## TEXTE EXTRAIT

Homélie du 08 octobre 2017 - 27e TO
Frères et sœurs, nous venons d’entendre une
parabole qui nous est bien connue. Cette parabole est bien émouvante à plus
d’un titre. Jésus y résume, en quelques images, toute l’histoire du salut, vue
sous le regard de Dieu.
Un homme
était propriétaire d’un domaine ; il planta une vigne, l’entoura d’une clôture,
y creusa un pressoir et y bâtit une tour de garde.
Tous les
auditeurs de Jésus, familiers de la Bible, ont immédiatement compris de « qui »
il s’agit : ce Vigneron amoureux de sa Vigne, c’est Dieu (Isaïe
5/1.7 - Jérémie 2/21 - Ezekiel 17/6 - 19/10,
etc..). Et Dieu est déçu par sa vigne. Que de soins il lui a
prodigués... Le « chant d’amour du Bien-Aimé pour sa vigne », d’Isaïe, est
présent à la pensée de Jésus et de ses auditeurs.
Puis Jésus précise
que le propriétaire donna sa vigne en
fermage à des vignerons et partit en voyage. A la tradition biblique, Jésus
ajoute ici sa petite touche personnelle : il n’était question que de la
«vigne»... mais Jésus introduit ici des «vignerons», et un «départ» du maître.
Dans ce récit, c’est le maître qui a travaillé jusqu’ici. Il a même fait tout
l’essentiel. Il a pris toute la peine. C’est bien « sa » vigne, toute fécondée
de son travail et de ses sueurs.
Pourtant,
Jésus affirme que Dieu, ayant fait l’essentiel pour « sa » vigne, ne fait pas
tout : il confie des responsabilités à l’homme, il fait confiance.
L’éloignement du maître souligne à quel point Dieu nous veut libres et responsables
: Rappelons-nous les paroles du livre de la Genèse : «dominez la terre et
soumettez-la» (Gn 1,28). Nous nous plaignons
parfois de l’ « absence » de Dieu. Jésus nous suggère que cette «discrétion» de
Dieu est volontaire : il nous a confié « sa » vigne, son univers, il nous fait
confiance. Je suis donc gérant d’une part de ce « domaine » qui continue à
appartenir à Dieu, et qu’il m’a confiée. Il m’a loué une partie de ses biens,
une parcelle de Son Royaume. Il m’a donné des responsabilités. Lesquelles ?

## Enregistrements tirés d'un jeu de données

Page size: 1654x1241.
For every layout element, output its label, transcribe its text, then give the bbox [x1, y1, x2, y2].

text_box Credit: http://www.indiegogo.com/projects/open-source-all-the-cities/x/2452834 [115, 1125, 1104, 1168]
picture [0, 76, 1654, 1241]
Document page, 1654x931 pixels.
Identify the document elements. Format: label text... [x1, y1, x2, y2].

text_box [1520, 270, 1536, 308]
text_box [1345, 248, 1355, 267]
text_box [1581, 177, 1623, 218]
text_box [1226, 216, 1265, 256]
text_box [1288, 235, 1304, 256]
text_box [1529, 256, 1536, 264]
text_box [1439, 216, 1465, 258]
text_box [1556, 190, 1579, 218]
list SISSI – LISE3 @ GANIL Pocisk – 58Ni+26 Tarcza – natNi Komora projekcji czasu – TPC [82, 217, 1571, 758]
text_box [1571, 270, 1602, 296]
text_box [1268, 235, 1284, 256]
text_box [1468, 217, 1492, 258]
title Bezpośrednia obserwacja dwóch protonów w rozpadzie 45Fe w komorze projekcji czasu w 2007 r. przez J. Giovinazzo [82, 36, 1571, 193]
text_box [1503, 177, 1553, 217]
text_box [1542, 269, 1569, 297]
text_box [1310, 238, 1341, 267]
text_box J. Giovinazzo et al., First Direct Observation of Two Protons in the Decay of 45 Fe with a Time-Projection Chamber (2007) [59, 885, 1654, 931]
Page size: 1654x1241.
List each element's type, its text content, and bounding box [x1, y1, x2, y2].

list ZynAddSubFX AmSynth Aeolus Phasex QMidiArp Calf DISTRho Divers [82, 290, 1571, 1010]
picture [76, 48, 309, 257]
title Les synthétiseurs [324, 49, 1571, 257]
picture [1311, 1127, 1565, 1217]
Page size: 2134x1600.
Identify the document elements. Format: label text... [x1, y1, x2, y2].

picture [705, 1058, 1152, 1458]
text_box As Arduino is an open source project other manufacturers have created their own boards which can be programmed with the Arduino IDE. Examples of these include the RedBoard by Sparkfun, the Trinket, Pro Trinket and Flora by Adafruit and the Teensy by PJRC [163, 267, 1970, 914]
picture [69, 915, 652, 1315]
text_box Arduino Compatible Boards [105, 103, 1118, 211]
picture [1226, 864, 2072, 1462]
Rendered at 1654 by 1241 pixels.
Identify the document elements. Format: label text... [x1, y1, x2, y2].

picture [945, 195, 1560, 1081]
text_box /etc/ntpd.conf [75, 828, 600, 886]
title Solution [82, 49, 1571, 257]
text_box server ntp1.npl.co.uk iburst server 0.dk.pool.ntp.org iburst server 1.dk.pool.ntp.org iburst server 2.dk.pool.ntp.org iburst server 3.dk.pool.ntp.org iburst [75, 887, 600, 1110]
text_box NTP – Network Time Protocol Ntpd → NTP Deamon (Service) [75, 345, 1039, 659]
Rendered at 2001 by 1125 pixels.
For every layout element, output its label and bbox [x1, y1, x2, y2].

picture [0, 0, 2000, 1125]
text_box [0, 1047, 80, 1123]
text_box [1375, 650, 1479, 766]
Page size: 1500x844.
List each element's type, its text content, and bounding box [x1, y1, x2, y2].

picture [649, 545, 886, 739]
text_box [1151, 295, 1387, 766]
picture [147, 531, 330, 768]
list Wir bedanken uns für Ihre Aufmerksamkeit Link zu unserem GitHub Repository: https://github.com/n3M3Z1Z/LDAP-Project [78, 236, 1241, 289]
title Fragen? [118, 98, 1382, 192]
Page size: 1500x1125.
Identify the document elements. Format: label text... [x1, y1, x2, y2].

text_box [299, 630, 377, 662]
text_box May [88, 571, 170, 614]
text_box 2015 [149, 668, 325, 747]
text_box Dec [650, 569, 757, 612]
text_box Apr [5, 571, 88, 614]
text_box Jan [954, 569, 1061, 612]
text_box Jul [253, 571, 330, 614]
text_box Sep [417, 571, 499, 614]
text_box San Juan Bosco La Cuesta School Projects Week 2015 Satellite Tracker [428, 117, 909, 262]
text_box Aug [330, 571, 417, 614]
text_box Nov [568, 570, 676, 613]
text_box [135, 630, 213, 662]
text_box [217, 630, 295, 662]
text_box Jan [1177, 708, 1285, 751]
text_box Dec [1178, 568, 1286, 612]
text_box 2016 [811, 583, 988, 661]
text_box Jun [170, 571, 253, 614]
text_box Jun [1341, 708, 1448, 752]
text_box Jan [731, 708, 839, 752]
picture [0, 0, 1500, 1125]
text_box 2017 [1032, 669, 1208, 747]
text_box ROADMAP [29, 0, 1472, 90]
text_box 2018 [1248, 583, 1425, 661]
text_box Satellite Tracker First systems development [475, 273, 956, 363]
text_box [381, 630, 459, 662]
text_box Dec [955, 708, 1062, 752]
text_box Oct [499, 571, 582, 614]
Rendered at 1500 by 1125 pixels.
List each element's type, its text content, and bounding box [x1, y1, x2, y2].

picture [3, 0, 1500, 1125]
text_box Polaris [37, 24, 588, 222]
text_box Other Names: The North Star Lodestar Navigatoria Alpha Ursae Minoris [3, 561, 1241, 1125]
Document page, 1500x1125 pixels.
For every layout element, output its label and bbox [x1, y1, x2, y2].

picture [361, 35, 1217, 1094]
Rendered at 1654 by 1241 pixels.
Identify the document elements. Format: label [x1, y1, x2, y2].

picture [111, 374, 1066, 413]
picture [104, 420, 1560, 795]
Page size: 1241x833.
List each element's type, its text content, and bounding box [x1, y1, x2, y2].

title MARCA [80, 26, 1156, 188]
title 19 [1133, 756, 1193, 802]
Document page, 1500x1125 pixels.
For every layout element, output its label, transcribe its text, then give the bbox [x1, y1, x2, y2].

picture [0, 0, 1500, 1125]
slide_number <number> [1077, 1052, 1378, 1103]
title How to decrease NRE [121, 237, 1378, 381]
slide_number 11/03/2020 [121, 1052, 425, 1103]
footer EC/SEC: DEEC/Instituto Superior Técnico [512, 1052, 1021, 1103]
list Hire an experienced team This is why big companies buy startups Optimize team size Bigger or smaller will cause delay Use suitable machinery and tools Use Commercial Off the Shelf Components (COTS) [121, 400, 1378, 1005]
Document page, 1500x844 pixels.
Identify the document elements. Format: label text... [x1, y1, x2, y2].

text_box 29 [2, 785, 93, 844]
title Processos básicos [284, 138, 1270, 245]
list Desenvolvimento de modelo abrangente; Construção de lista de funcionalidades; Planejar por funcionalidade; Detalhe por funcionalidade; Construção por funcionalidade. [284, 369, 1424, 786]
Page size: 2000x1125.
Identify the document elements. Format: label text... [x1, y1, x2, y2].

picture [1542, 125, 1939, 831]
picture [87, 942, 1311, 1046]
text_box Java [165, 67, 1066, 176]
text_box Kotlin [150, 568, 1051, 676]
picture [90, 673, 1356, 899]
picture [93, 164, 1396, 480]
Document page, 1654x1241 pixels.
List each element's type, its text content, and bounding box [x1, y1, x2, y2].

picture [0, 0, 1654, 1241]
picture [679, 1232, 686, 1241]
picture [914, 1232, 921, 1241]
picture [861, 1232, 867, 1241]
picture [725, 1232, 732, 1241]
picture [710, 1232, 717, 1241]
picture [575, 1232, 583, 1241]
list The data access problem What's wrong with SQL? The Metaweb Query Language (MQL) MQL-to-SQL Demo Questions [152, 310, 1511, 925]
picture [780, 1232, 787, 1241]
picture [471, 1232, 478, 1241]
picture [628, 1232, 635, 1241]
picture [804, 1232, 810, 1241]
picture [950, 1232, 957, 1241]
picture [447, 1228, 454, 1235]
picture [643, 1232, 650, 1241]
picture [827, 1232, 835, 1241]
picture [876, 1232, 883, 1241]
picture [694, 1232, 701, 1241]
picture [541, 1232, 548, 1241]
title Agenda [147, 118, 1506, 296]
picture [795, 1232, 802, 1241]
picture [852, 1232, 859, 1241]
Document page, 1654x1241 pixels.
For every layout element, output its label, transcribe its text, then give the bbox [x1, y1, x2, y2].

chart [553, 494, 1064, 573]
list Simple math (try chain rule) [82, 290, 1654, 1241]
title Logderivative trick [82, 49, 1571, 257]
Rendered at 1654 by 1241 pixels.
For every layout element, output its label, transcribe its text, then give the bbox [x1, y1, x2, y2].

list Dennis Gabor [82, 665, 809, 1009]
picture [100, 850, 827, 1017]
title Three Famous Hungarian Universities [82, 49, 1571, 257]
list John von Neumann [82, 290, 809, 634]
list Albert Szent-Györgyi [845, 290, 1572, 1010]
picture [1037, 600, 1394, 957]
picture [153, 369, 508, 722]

## CONSIGNES
1. Restituez fidèlement le passage de l'homélie qui commence aux mots « Dans ce récit, c’est » et s'arrête après les mots « de ses sueurs. ».
2. Veuillez modifier les enregistrements en commençant à leur début et en vous arrêtant après la ligne contenant « picture [1311, 1127, 1565, 1217] », remplacez « Identify the document elements » par « Locate the document elements » sans rien changer d'autre, puis donnez uniquement ces lignes.

## RÉPONSES ATTENDUES
1.
Dans ce récit, c’est le maître qui a travaillé jusqu’ici. Il a même fait tout
l’essentiel. Il a pris toute la peine. C’est bien « sa » vigne, toute fécondée
de son travail et de ses sueurs.

2.
Page size: 1654x1241.
For every layout element, output its label, transcribe its text, then give the bbox [x1, y1, x2, y2].

text_box Credit: http://www.indiegogo.com/projects/open-source-all-the-cities/x/2452834 [115, 1125, 1104, 1168]
picture [0, 76, 1654, 1241]
Document page, 1654x931 pixels.
Locate the document elements. Format: label text... [x1, y1, x2, y2].

text_box [1520, 270, 1536, 308]
text_box [1345, 248, 1355, 267]
text_box [1581, 177, 1623, 218]
text_box [1226, 216, 1265, 256]
text_box [1288, 235, 1304, 256]
text_box [1529, 256, 1536, 264]
text_box [1439, 216, 1465, 258]
text_box [1556, 190, 1579, 218]
list SISSI – LISE3 @ GANIL Pocisk – 58Ni+26 Tarcza – natNi Komora projekcji czasu – TPC [82, 217, 1571, 758]
text_box [1571, 270, 1602, 296]
text_box [1268, 235, 1284, 256]
text_box [1468, 217, 1492, 258]
title Bezpośrednia obserwacja dwóch protonów w rozpadzie 45Fe w komorze projekcji czasu w 2007 r. przez J. Giovinazzo [82, 36, 1571, 193]
text_box [1503, 177, 1553, 217]
text_box [1542, 269, 1569, 297]
text_box [1310, 238, 1341, 267]
text_box J. Giovinazzo et al., First Direct Observation of Two Protons in the Decay of 45 Fe with a Time-Projection Chamber (2007) [59, 885, 1654, 931]
Page size: 1654x1241.
List each element's type, its text content, and bounding box [x1, y1, x2, y2].

list ZynAddSubFX AmSynth Aeolus Phasex QMidiArp Calf DISTRho Divers [82, 290, 1571, 1010]
picture [76, 48, 309, 257]
title Les synthétiseurs [324, 49, 1571, 257]
picture [1311, 1127, 1565, 1217]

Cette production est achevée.